У Сунцова "вопросы" возникали особенно в тех случаях, когда он, рассказывая о прочитанном, восторгался, негодовал или сомневался. Любимейшими его выражениями были: "Да, вот так поступить - здорово, красиво!", "Черт знает, до чего же безобразный, мерзкий поступок!"
Сережа насмешливо называл Сунцова "наш выступальщик", а Сунцов надменно возражал ему: "Ленивая башка!" Сердила также Сунцова манера Сережи равнодушно выходить из спора, что на языке Сунцова называлось "улизнуть в переулок". Чувилеву иногда казалось, что Сунцов слишком увлекается спором и "придирается" к Сереже, но тут же Игорь признавался, что Анатолий ведь потому и взрослый, что "относится к жизни принципиально". И сегодня у Сунцова опять был "принципиальный спор" с Сережей, а Соню призвали разрешить его.
- Только мне кажется, ребята, что вы иногда уж очень друг на дружку нападаете. Неужели нельзя говорить друг с другом спокойнее? - заметила она после того, как выяснилось ее отношение к разным точкам зрения.

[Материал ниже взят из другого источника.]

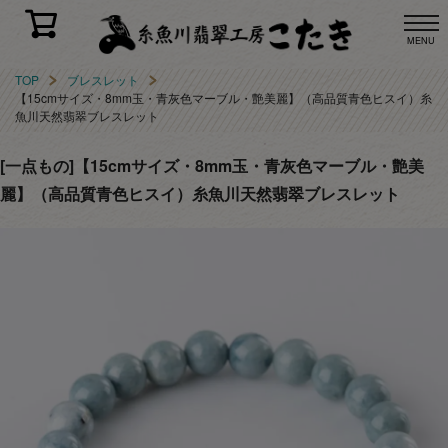
MENU
TOP
ブレスレット
【15cmサイズ・8mm玉・青灰色マーブル・艶美麗】（高品質青色ヒスイ）糸
魚川天然翡翠ブレスレット
[一点もの]【15cmサイズ・8mm玉・青灰色マーブル・艶美
麗】（高品質青色ヒスイ）糸魚川天然翡翠ブレスレット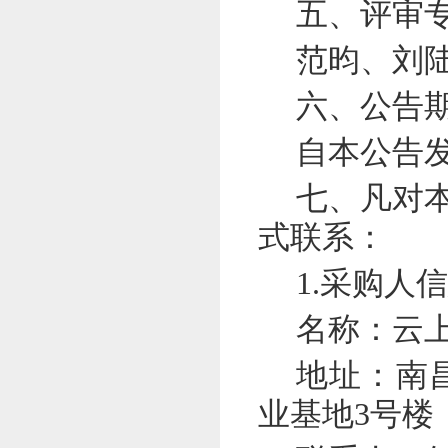
五、评审
范昀、刘
六、公告
自本公告
七、凡对
式联系：
1.采购人
名称：
云
地址：南
业基地3号楼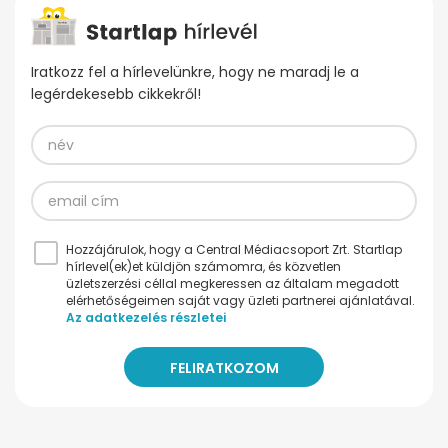
Iratkozz fel a hírlevelünkre, hogy ne maradj le a
legérdekesebb cikkekről!
Hozzájárulok, hogy a Central Médiacsoport Zrt. Startlap
hírlevel(ek)et küldjön számomra, és közvetlen
üzletszerzési céllal megkeressen az általam megadott
elérhetőségeimen saját vagy üzleti partnerei ajánlatával.
Az adatkezelés részletei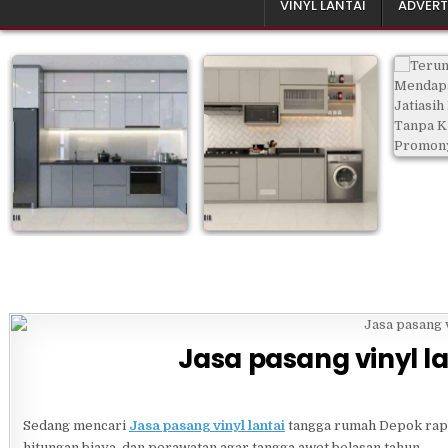
VINYL LANTAI
ADVERT
Jasa pasang vinyl l
Sedang mencari
Jasa pasang vinyl lantai
tangga rumah Depok rapi
hitungan biaya, dan perawatan agar tangga awet belasan tahun.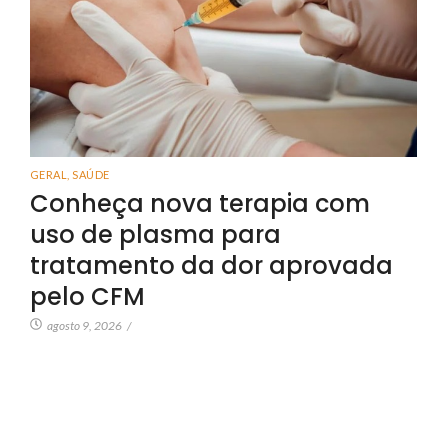
GERAL
,
SAÚDE
Conheça nova terapia com
uso de plasma para
tratamento da dor aprovada
pelo CFM
agosto 9, 2026
/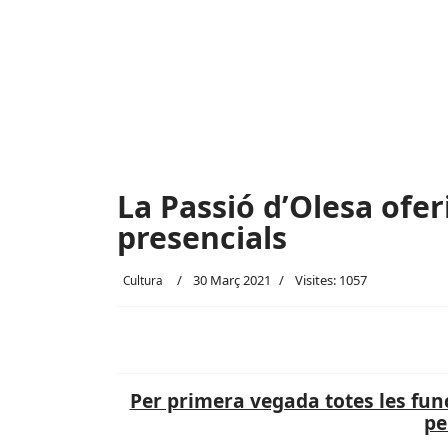
La Passió d’Olesa ofer
presencials
30 Març 2021
Visites: 1057
Cultura
Per primera vegada totes les fun
pe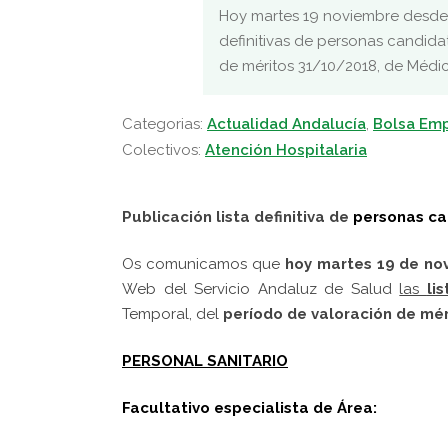
Hoy martes 19 noviembre desde la
definitivas de personas candida
de méritos 31/10/2018, de Médic
Categorias:
Actualidad Andalucía
,
Bolsa Em
Colectivos:
Atención Hospitalaria
Publicación lista definitiva de
personas ca
Os comunicamos que
hoy
martes 19 de n
Web del Servicio Andaluz de Salud
las
li
Temporal, del
período de valoración de
mér
PERSONAL SANITARIO
Facultativo especialista de Área: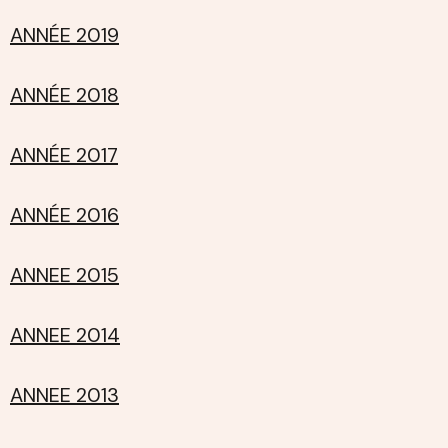
ANNÉE 2019
ANNÉE 2018
ANNÉE 2017
ANNÉE 2016
ANNEE 2015
ANNEE 2014
ANNEE 2013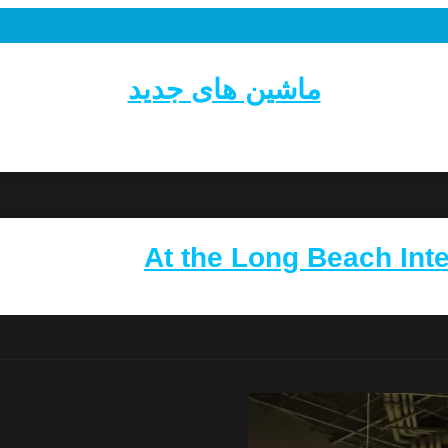
ماشین های جدید
At the Long Beach Int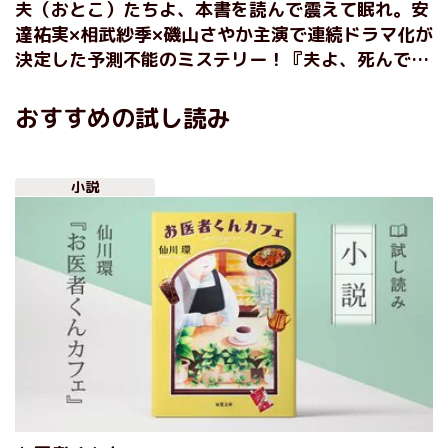
夫（おとこ）たちよ、本書を読んで震えて眠れ。安
達祐実×相武紗季×磯山さやか主演で連続ドラマ化が
決定した予測不能のミステリー！『夫よ、死んでく
れないか』丸山正樹
おすすめの試し読み
小説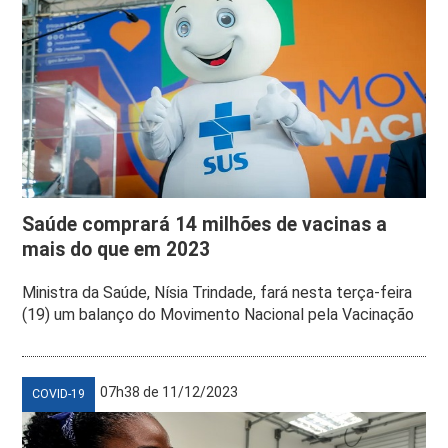
Saúde comprará 14 milhões de vacinas a
mais do que em 2023
Ministra da Saúde, Nísia Trindade, fará nesta terça-feira
(19) um balanço do Movimento Nacional pela Vacinação
07h38 de 11/12/2023
COVID-19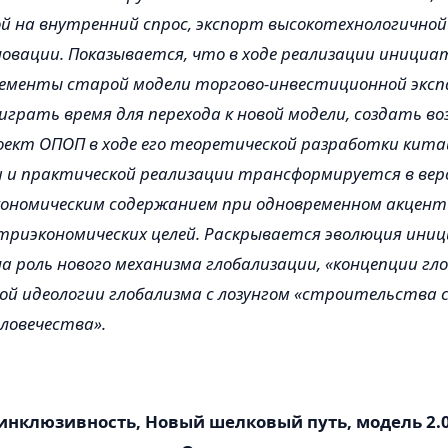
 на внутренний спрос, экспорт высокотехнологичной
овации. Показывается, что в ходе реализации иници
лементы старой модели торгово-инвестиционной эксп
грать время для перехода к новой модели, создать в
роект ОПОП в ходе его теоретической разработки кит
и практической реализации трансформируется в верс
кономическим содержанием при одновременном акцент
триэкономических целей. Раскрывается эволюция ини
 роль нового механизма глобализации, «концепции гл
вой идеологии глобализма с лозунгом «строительства
еловечества».
инклюзивность, Новый шелковый путь, модель 2.0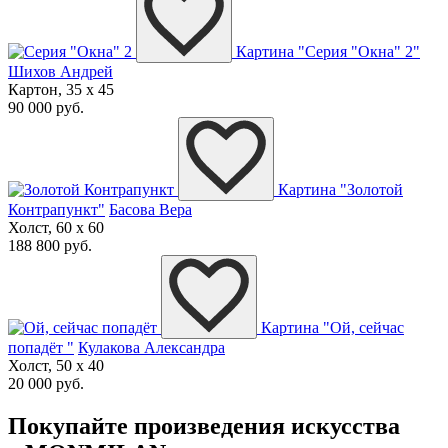
Картина "Серия "Окна" 2"
Шихов Андрей
Картон, 35 x 45
90 000 руб.
Картина "Золотой
Контрапункт"
Басова Вера
Холст, 60 x 60
188 800 руб.
Картина "Ой, сейчас
попадёт "
Кулакова Александра
Холст, 50 x 40
20 000 руб.
Покупайте произведения искусства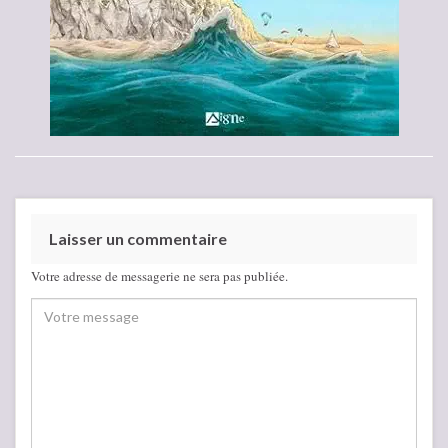
Laisser un commentaire
Votre adresse de messagerie ne sera pas publiée.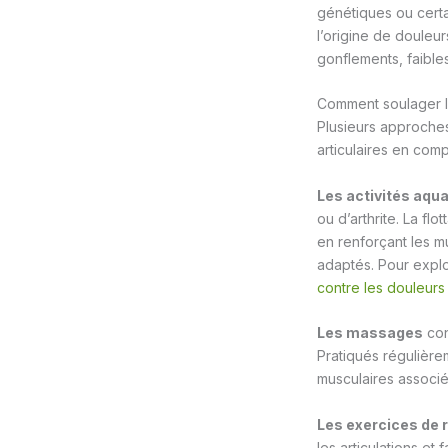
génétiques ou certa
l’origine de douleur
gonflements, faibles
Comment soulager le
Plusieurs approches
articulaires en comp
Les activités aqu
ou d’arthrite. La flo
en renforçant les mu
adaptés. Pour explo
contre les douleurs 
Les massages
cont
Pratiqués régulièrem
musculaires associé
Les exercices de
les articulations et 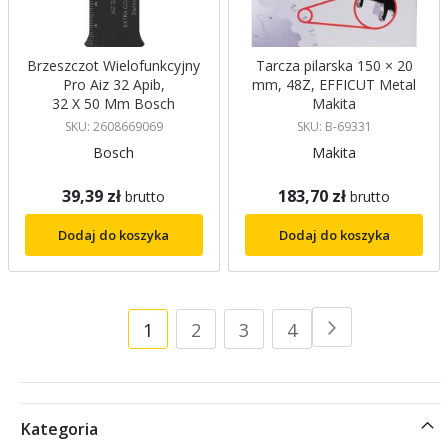
Brzeszczot Wielofunkcyjny
Tarcza pilarska 150 × 20
Pro Aiz 32 Apib,
mm, 48Z, EFFICUT Metal
32 X 50 Mm Bosch
Makita
SKU: 2608669069
SKU: B-69331
Bosch
Makita
39,39 zł
183,70 zł
brutto
brutto
Dodaj do koszyka
Dodaj do koszyka
Strona
Aktualnie
Strona
Strona
Strona
1
2
3
4
Strona
Następne
czytasz
stronę
Kategoria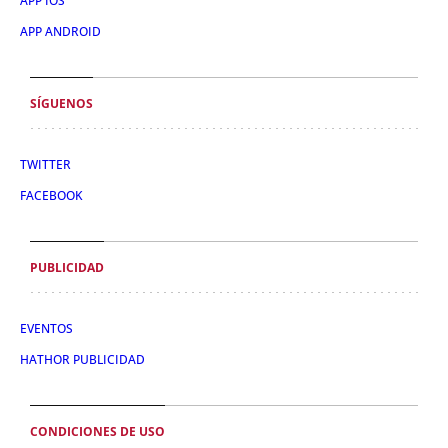
APP IOS
APP ANDROID
SÍGUENOS
TWITTER
FACEBOOK
PUBLICIDAD
EVENTOS
HATHOR PUBLICIDAD
CONDICIONES DE USO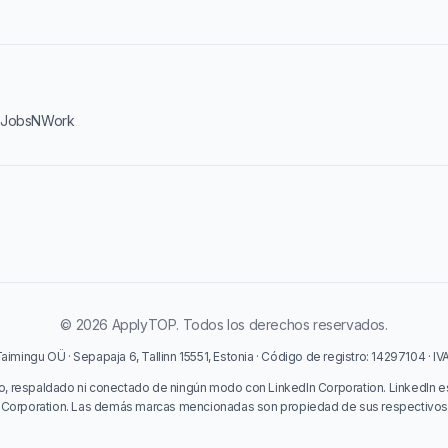
·
JobsNWork
© 2026 ApplyTOP. Todos los derechos reservados.
imingu OÜ · Sepapaja 6, Tallinn 15551, Estonia · Código de registro: 14297104 · I
o, respaldado ni conectado de ningún modo con LinkedIn Corporation. LinkedIn e
 Corporation. Las demás marcas mencionadas son propiedad de sus respectivos t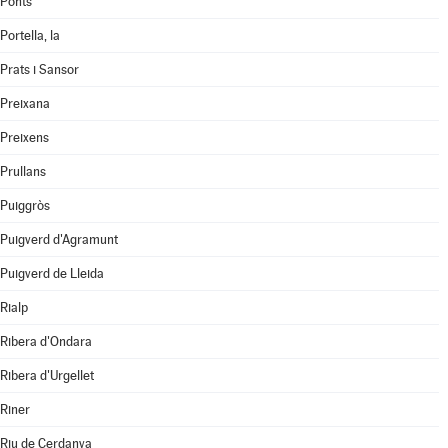
Ponts
Portella, la
Prats i Sansor
Preixana
Preixens
Prullans
Puiggròs
Puigverd d'Agramunt
Puigverd de Lleida
Rialp
Ribera d'Ondara
Ribera d'Urgellet
Riner
Riu de Cerdanya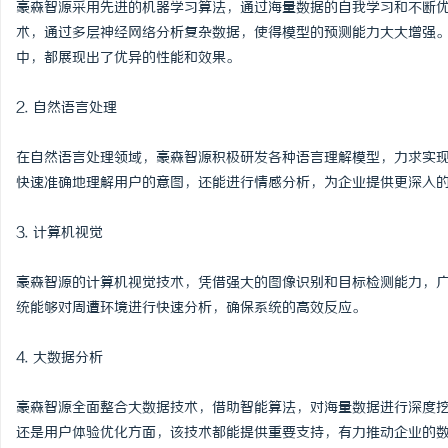
豪森智源采用先进的机器学习算法，通过海量数据的自我学习和不断
揭秘！专业充电桩项目软
术，通过多层神经网络分析复杂数据，使得模型的预测能力大大增强
中，都展现出了优异的性能和效果。
哪些行业秘诀？
息
2. 自然语言处理
在自然语言处理领域，豪森智源积极研发各种语言理解模型，力求实
快速准确地理解用户的意图，还能进行情感分析，为企业提供更深入
3. 计算机视觉
港
豪森智源的计算机视觉技术，凭借强大的图像识别和目标检测能力，
统能够对周遭环境进行快速分析，确保系统的高效反应。
4. 大数据分析
豪森智源全面整合大数据技术，借助智能算法，对海量数据进行深度
还是用户体验优化方面，该技术都能提供重要支持，有力推动企业的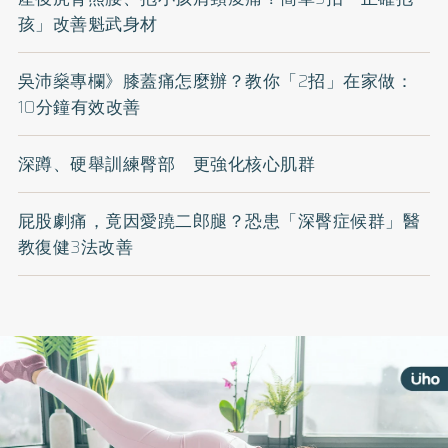
孩」改善魁武身材
吳沛燊專欄》膝蓋痛怎麼辦？教你「2招」在家做：
10分鐘有效改善
深蹲、硬舉訓練臀部 更強化核心肌群
屁股劇痛，竟因愛蹺二郎腿？恐患「深臀症候群」醫
教復健3法改善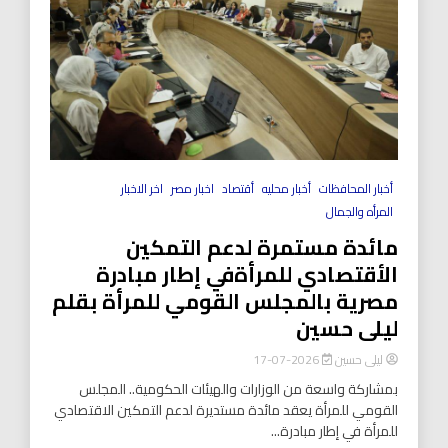
أخبار المحافظات
أخبار محليه
أقتصاد
اخبار مصر
اخر الاخبار
المرأه والجمال
مائدة مستمرة لدعم التمكين
الأقتصادي للمرأةفي إطار مبادرة
مصرية بالمجلس القومي للمرأة بقلم
ليلى حسين
ليلى حسين
2026-07-17
بمشاركة واسعة من الوزارات والهيئات الحكومية.. المجلس
القومي للمرأة يعقد مائدة مستديرة لدعم التمكين الاقتصادي
للمرأة في إطار مبادرة...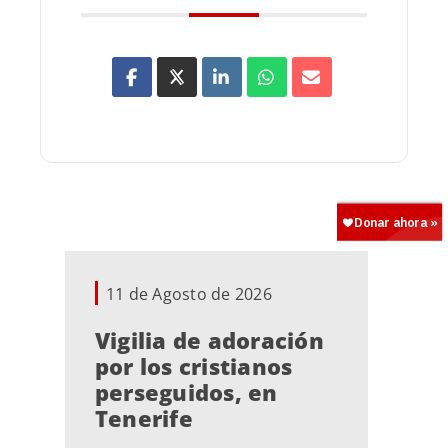
11 de Agosto de 2026
Vigilia de adoración
por los cristianos
perseguidos, en
Tenerife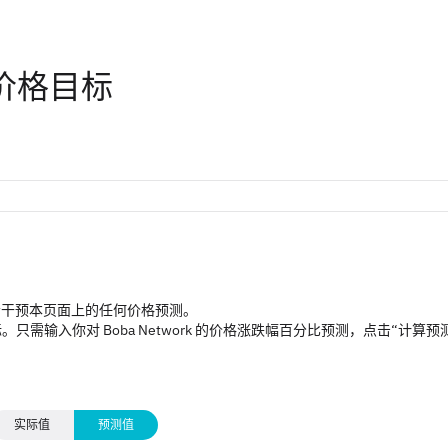
A）价格目标
不会干预本页面上的任何价格预测。
输入你对 Boba Network 的价格涨跌幅百分比预测，点击“计算预
实际值
预测值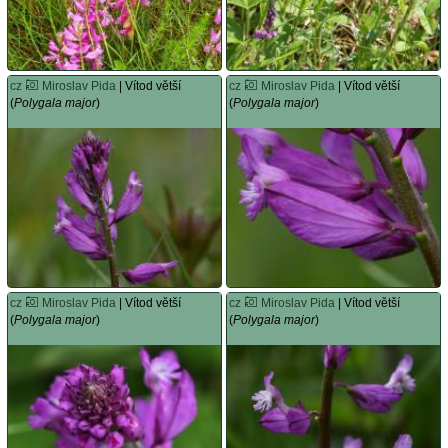
cz
Miroslav Pida
| Vítod větší
cz
Miroslav Pida
| Vítod větší
(
Polygala major
)
(
Polygala major
)
cz
Miroslav Pida
| Vítod větší
cz
Miroslav Pida
| Vítod větší
(
Polygala major
)
(
Polygala major
)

- Нельзя говорить спокойно! - решительно заявил Сунцов. - Я ужасно рад, Сонечка, что вы меня понимаете! - заливаясь самолюбивым румянцем, продолжал он. - Знаете, в школе мы ведь читали эту "Песнь", но мы же зеленые ребятишки были тогда, чтобы такую глубокую мысль понять! А теперь я просто полюбил, ужасно полюбил "Песню о Соколе"!.. Какие вопросы она ставит и в наше, военное время!
Подняв руку и чуть вскинув красивую голову, Сунцов заговорил наизусть, медленно и гордо, как будто слова эти принадлежали ему:
- "Я славно пожил!.. Я знаю счастье!.. Я храбро бился!.. Я видел небо!.."
Он зажмурился, глубоко вздохнул и восторженно прошептал:
- Эх, какие слова!.. Если бы все люди про себя вот так, честно, правдиво могли сказать, какая бы жизнь на земле была-а!.. Горький эти слова писал и, наверно, мечтал о том времени, когда он этих Соколов увидит…
- Да что ты! - пылко поправила его Соня. - Горький, по-моему, и тогда уже видел и знал Соколов этих! Подумать же надо: ведь если бы четверть века назад не было этих Соколов, разве могла бы произойти Октябрьская революция?
- Они слетелись все вместе и сделали мировое дело! - поддержал Игорь-севастополец. - И они не страшились ничего, как вот и теперь все наши…
- Дай, пожалуйста, Толя! - перебила севастопольца Соня и любовно взяла в руки старенький библиотечный томик.